## AIM OF THE EXERCISE
Rewrite the rows from the beginning through the line containing "2: (666, 254)", putting "frames" wherever "images" appears and leaving everything else the same. Leave the pictures out of your answer.

#### EXTRACTED MATERIAL

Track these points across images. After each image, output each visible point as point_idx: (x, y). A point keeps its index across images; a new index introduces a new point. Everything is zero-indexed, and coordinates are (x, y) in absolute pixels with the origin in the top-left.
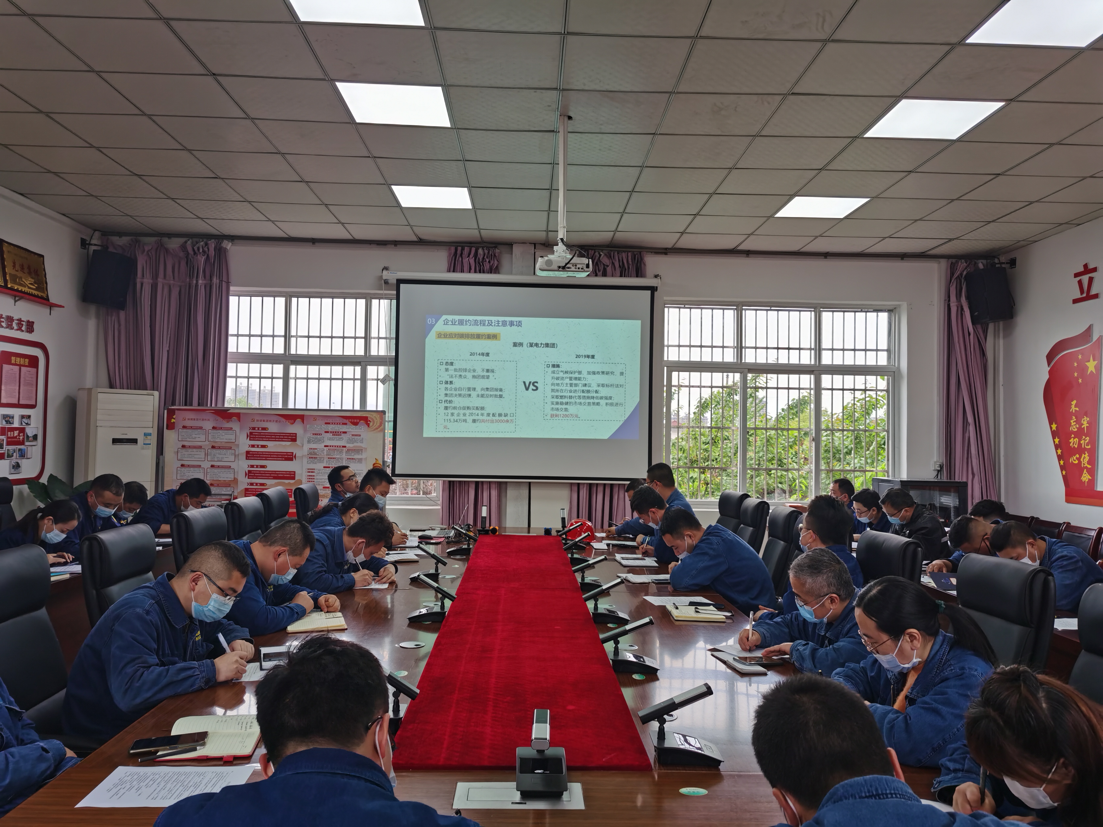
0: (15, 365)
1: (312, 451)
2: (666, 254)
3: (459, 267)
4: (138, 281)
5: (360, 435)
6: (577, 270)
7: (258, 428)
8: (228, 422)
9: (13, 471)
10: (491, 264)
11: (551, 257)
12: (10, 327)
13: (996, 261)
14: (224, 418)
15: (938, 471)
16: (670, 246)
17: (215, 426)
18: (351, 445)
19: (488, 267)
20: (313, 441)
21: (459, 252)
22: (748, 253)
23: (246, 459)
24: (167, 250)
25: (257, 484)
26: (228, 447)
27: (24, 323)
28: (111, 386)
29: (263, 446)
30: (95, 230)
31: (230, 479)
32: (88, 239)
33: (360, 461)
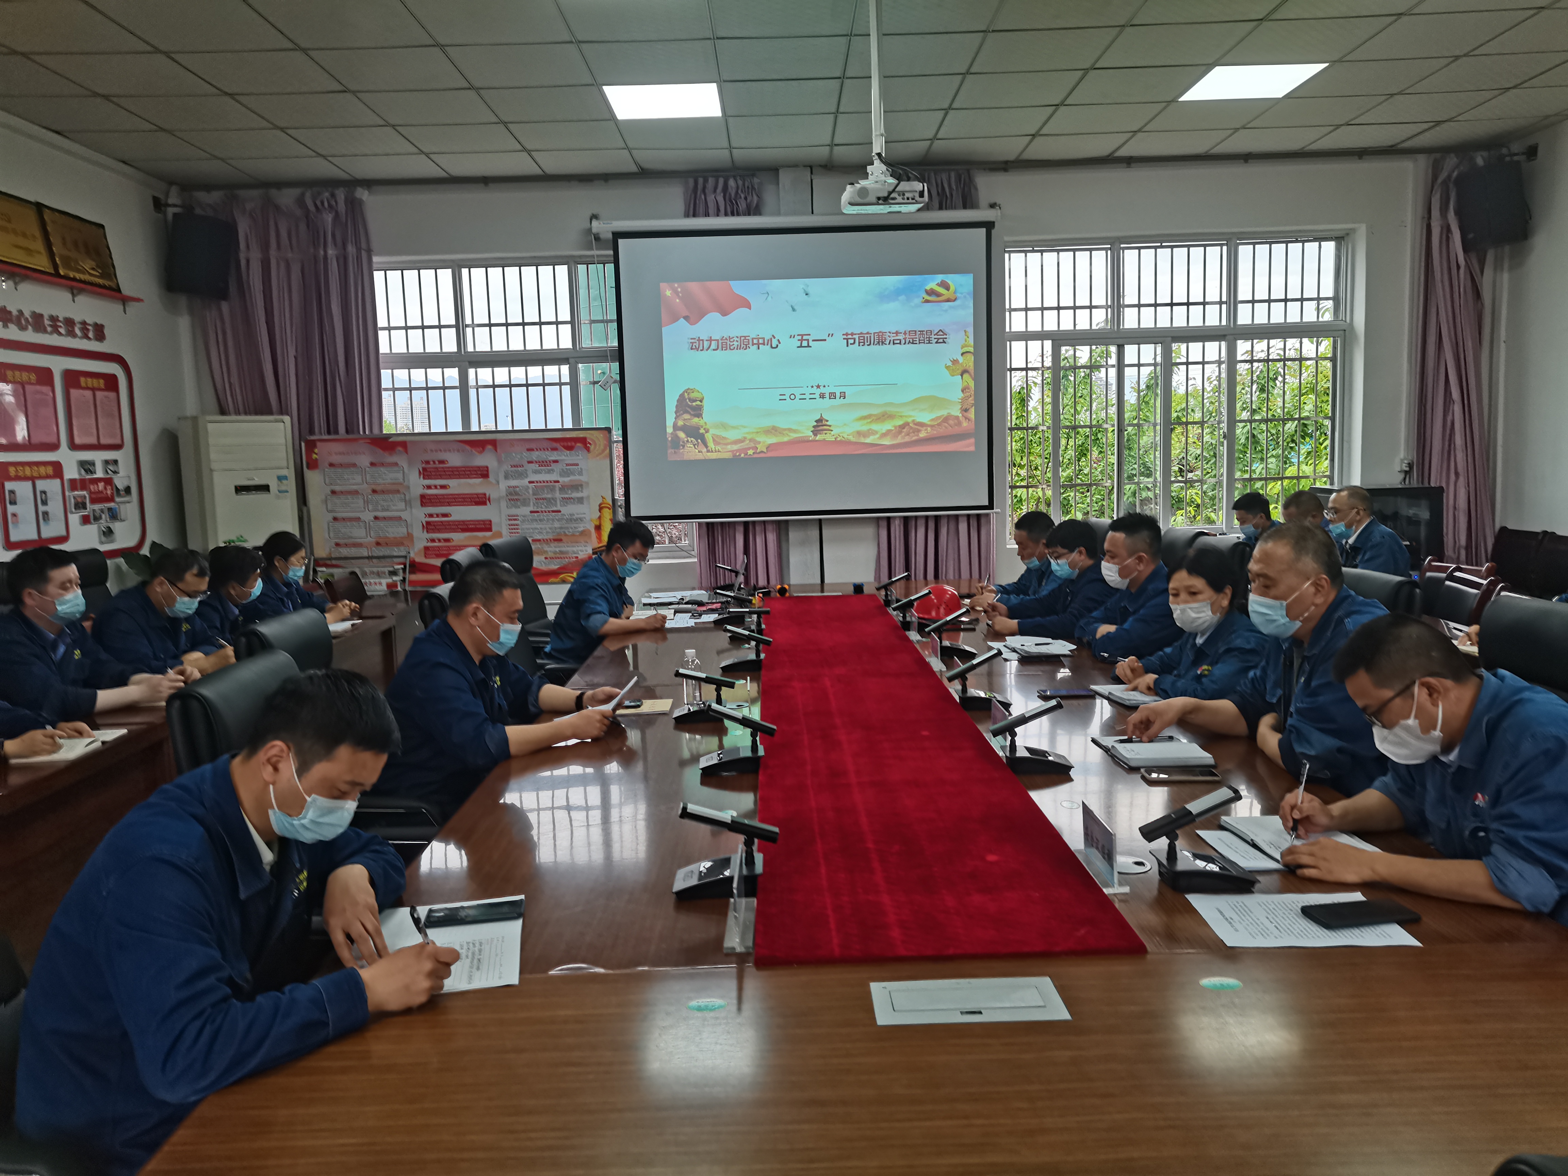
0: (87, 388)
1: (512, 489)
2: (1005, 170)
3: (701, 209)
4: (242, 256)
5: (577, 465)
6: (906, 201)
7: (434, 462)
8: (391, 455)
9: (103, 539)
10: (748, 201)
11: (863, 183)
12: (71, 333)
13: (1504, 151)
14: (384, 449)
15: (1406, 472)
16: (1012, 157)
17: (374, 461)
18: (566, 479)
19: (744, 206)
20: (512, 476)
21: (700, 186)
22: (1130, 161)
23: (422, 506)
24: (277, 208)
25: (439, 540)
26: (396, 490)
27: (90, 328)
28: (223, 412)
29: (443, 487)
30: (171, 183)
31: (402, 535)
32: (161, 196)
33: (580, 500)
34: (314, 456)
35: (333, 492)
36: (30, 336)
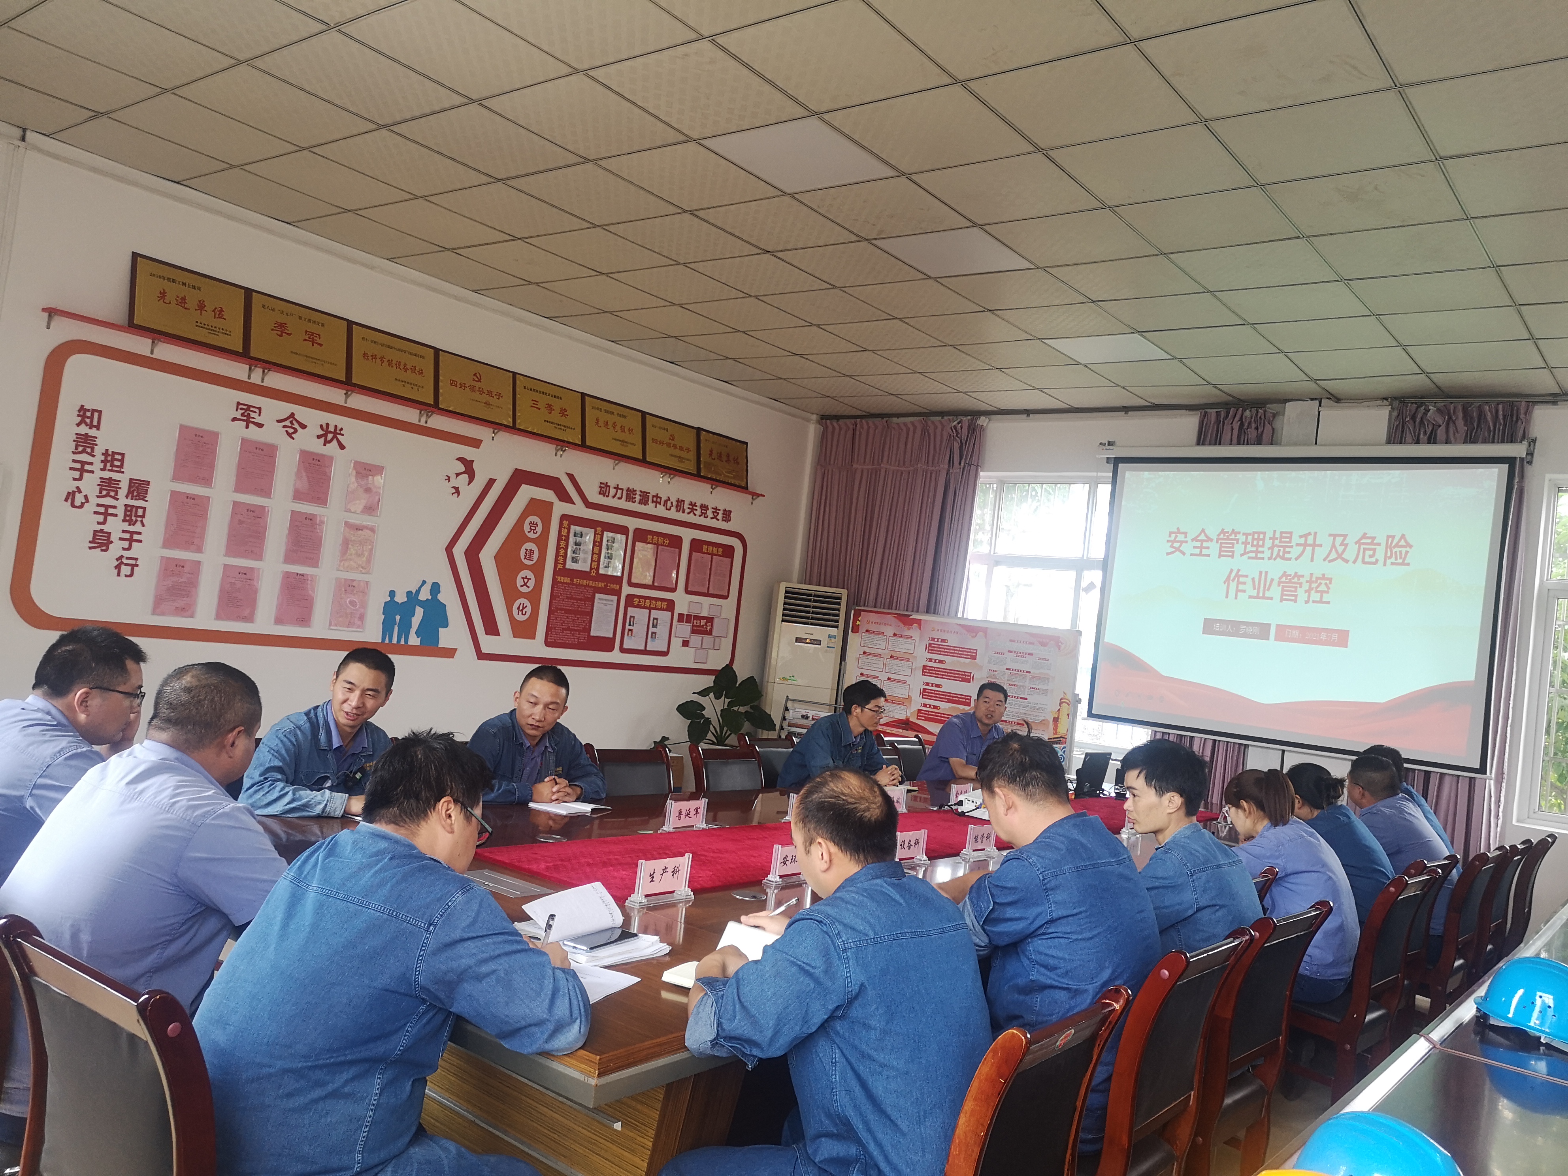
0: (708, 553)
2: (1554, 403)
5: (1047, 660)
7: (938, 639)
8: (909, 629)
12: (704, 514)
14: (905, 624)
17: (896, 632)
19: (1256, 436)
20: (994, 661)
23: (922, 675)
25: (930, 706)
26: (906, 658)
27: (720, 512)
29: (941, 662)
33: (1045, 692)
34: (858, 623)
35: (864, 653)
36: (673, 514)
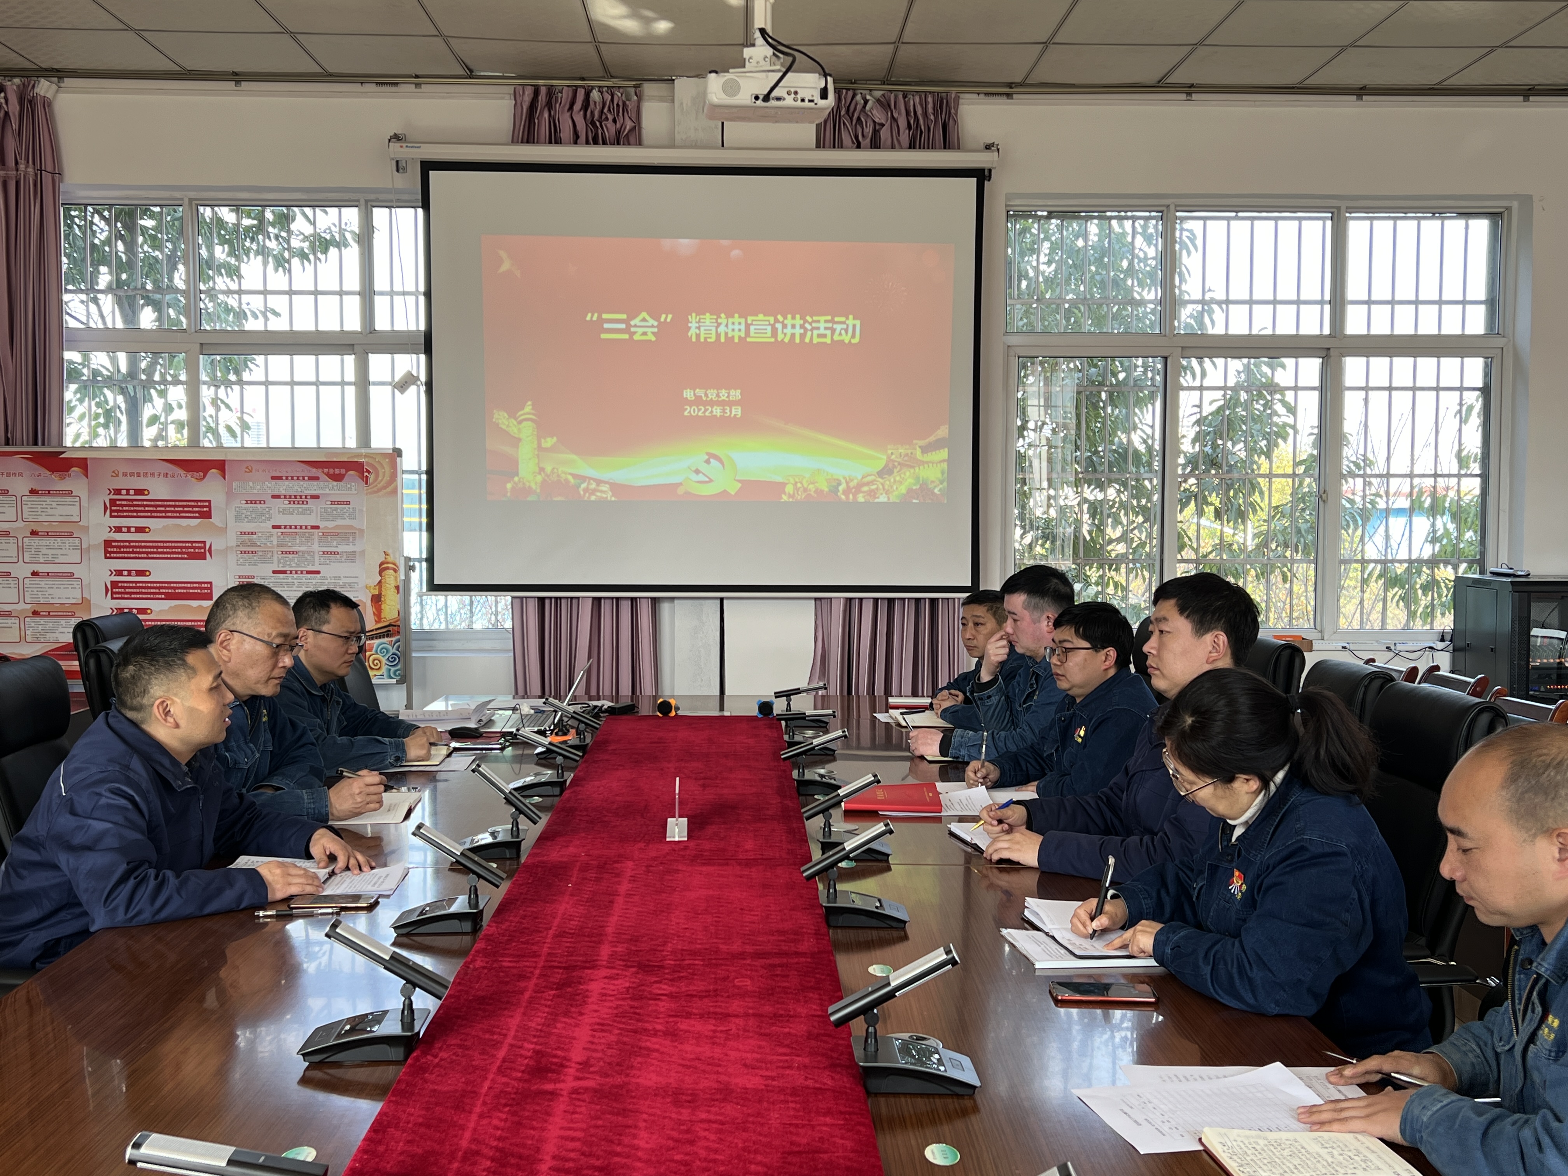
1: (246, 537)
2: (1009, 95)
5: (348, 503)
6: (800, 103)
7: (128, 491)
8: (62, 478)
11: (737, 73)
14: (52, 470)
16: (1017, 74)
18: (331, 524)
19: (612, 131)
20: (246, 517)
22: (1190, 89)
23: (106, 557)
25: (131, 611)
29: (140, 530)
31: (74, 601)
33: (351, 557)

########

## WORKED SOLUTION
Track these points across frames. After each image, output each visible point as point_idx: (x, y). A point keeps its index across frames; a new index introduces a new point. Everything is zero-indexed, and coordinates are (x, y) in absolute pixels with the origin in the top-left.
0: (15, 365)
1: (312, 451)
2: (666, 254)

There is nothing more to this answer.